The finding that STRAD despite being catalytically inactive, exerts its biological function by folding into an active conformation and binding LKB1 in the same manner as an active kinase would interact with a substrate, is likely to be relevant to understanding the evolution and function of other poorly studied pseudokinases (of which there are ~40 encoded by the human genome). It also suggests that active protein kinases could exert physiological responses by binding to substrates without necessarily needing to phosphorylate them. Finally, another very important aspect of Elton's study is that the structure of the LKB1 complex also reveals how ~60 different LKB1 mutations found in diverse human cancers impair LKB1 function.

The Howard Elder Prize was endowed by Dr Alison Burt in memory of her father (Dr Howard Elder, a former medical graduate of the University of Dundee) 25 years ago.

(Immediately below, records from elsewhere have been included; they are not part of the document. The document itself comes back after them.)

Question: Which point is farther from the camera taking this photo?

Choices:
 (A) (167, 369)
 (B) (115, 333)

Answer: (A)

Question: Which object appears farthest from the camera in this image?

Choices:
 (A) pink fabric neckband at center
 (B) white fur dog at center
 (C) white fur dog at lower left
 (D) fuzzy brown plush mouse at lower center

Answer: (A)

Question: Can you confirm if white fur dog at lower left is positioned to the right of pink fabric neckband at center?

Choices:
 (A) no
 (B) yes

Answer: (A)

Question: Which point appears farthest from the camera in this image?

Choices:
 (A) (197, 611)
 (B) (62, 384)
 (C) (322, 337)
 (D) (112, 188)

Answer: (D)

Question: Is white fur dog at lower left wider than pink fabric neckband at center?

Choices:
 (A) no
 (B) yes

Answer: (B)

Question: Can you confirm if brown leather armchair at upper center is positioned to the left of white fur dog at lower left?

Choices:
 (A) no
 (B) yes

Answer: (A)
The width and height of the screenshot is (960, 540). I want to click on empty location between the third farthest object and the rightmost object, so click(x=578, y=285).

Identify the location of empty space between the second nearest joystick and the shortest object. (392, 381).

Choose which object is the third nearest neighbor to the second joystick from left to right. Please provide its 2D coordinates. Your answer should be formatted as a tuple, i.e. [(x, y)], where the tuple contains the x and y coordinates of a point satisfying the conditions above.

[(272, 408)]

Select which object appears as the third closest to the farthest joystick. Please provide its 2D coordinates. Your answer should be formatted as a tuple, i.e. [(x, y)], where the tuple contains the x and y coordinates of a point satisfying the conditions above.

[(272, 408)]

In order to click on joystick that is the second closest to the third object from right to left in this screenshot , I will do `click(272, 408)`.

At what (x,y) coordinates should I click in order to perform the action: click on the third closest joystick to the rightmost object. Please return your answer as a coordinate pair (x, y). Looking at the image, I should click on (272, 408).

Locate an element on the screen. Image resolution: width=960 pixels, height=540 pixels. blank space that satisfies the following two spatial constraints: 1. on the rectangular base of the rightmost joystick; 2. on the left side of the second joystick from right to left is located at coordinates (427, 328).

The prize is awarded to a PhD student or postdoctoral researcher in the College of Life Sciences deemed to have published the most significant paper in an area related to cancer research. Elton is now undertaking Postdoctoral Research in Frank Sicheri's laboratory at the Samuel Lunenfeld Research institute, Toronto Canada. He hopes to return to Dundee to collect his award in April 2010.

This is the second year in a row that the Howard Elder Prize has been awarded to an MRC Unit researcher working in the Alessi lab as last years prize went to Xu Huang for his work in defining the importance of the LKB1 pathway in modulating tumourigenesis.